THP-1 cells were stimulated with PMA (200 nM) for 24 h, then incubated with breast cancer conditioned medium (CM) with or without metformin (60 μM) for 6 h, followed by analysis of the secretion of IL-8, IL-10, TGF-β, IL-12 and TNF-α using quantitative PCR (A–E). Data are expressed as mean ± SD, *p < 0.05. DMSO: control; Met: metformin. Representative quantitative PCR data shown are from experiments independently performed at least three times.

Figure 3. Metformin decreased IL-4, IL-10, IL-13 and increased IFN-γ expression in breast cancer cells

Breast cancer cells (MDA-MB231/MDA-MB453) were treated with metformin (60 μM) for 6 h, followed by analysis of the secretion of IL-4, IL-10, IL-13 and IFN-γ using quantitative PCR (A–D). Data are expressed as mean ± SD, *p < 0.05. DMSO: control; Met: metformin. Representative quantitative PCR data shown are from experiments independently performed at least three times.

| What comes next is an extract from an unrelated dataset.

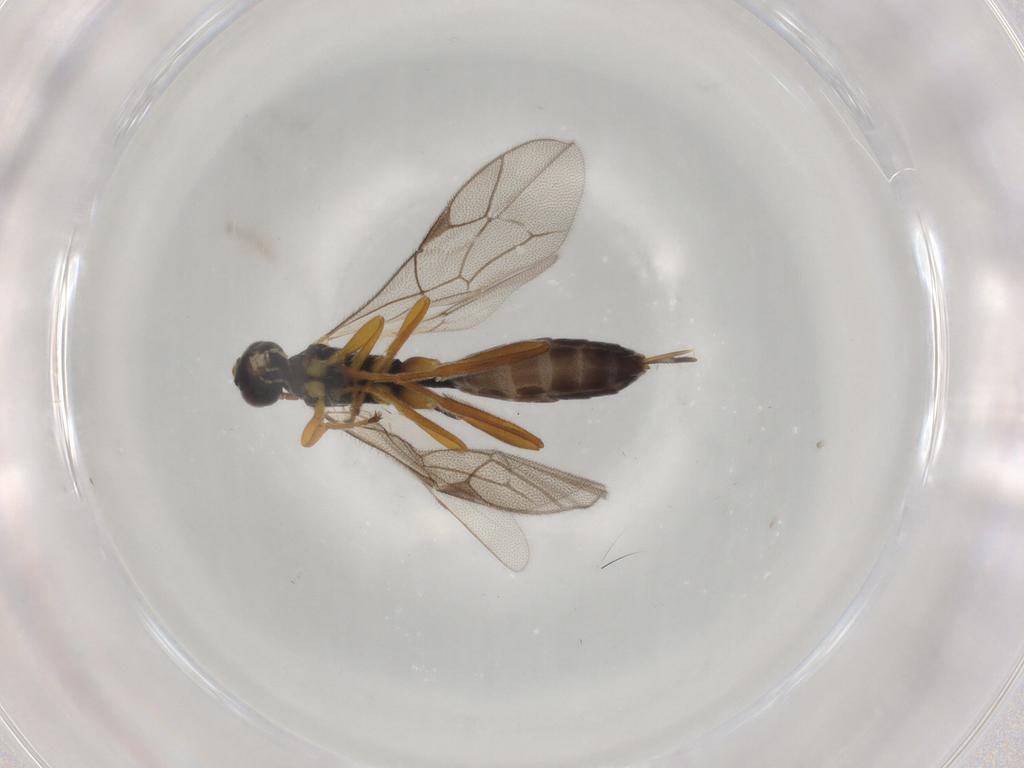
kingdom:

Figure 4. Metformin treatment activated AMPK and inhibited NF-κB signaling in cancer cells

Breast cancer cells (MDA-MB231/MDA-MB453) were treated with metformin 60 μM for 6 h. The protein lysates were subjected to SDS-PAGE followed by immunoblotting with antibodies against phospho-AMPK, AMPK, phospho-p65, p65 and GAPDH (A). Breast cancer cells (MDA-MB231/MDA-MB453) were treated with metformin 60 μM combined with an AMPK inhibitor (Compound C, CC) or NF-κB inhibitor (BAY-117082, BAY) for 6 h. The protein lysates were subjected to SDS-PAGE followed by immunoblotting with antibodies against phospho-AMPK, AMPK, phospho-p65, p65 and GAPDH (B, C). The addition of the Compound C or BAY-117082 to metformin-treated cells and the secretion of IL-4, IL-10 and IL-13 from the breast cancer cells were assayed by quantitative PCR (D, E, F). Data are expressed as mean ± SD, *p < 0.05. DMSO: control; Met: metformin. Representative quantitative PCR data shown are from experiments independently performed at least three times.

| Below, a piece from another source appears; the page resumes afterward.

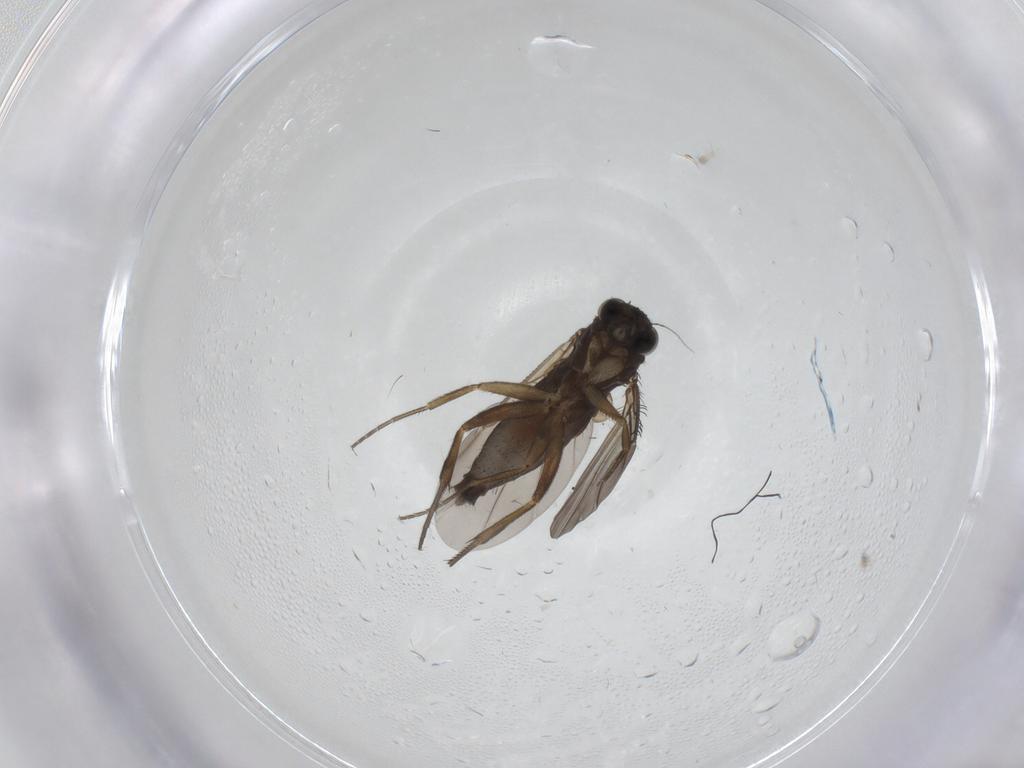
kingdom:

Figure 5. AMPK-NF-κB signaling participated in macrophage polarization

Breast cancer cells (MDA-MB231) were treated with metformin 60 μM combined with an AMPK inhibitor (Compound C, CC) or NF-κB inhibitor (BAY-117082, BAY) for 6 h. The supernatant was collected to treat macrophages for 48 h, followed by flow cytometry analysis of CD206, M2 phenotype (A) and CD16, M1 phenotype (B). Data are expressed as mean ± SD, *p < 0.05. DMSO: control; CM: conditioned medium, Met: metformin. Representative flow data shown are from experiments independently performed at least three times.

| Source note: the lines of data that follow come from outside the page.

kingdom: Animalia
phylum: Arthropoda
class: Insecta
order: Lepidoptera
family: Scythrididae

Figure 6. Administration of metformin affected tumor growth and TAM polarization in a xenograft model

Schematic diagram of the experimental process in the xenograft model (A). The tumor volumes were determined (B). The weights of the mice were measured in all groups before and after metformin treatment (C). The tumor tissues were removed and subjected to immunohistochemistry (IHC) analysis. The infiltrated macrophages were analyzed for overall macrophage marker F4/80, M1 marker CD16, and M2 marker CD206, and the quantified data is shown. Scale bar 50 μm (D). Data are expressed as mean ± SD, *p < 0.05. NS: normal saline. Representative data are shown from experiments independently performed at least three times.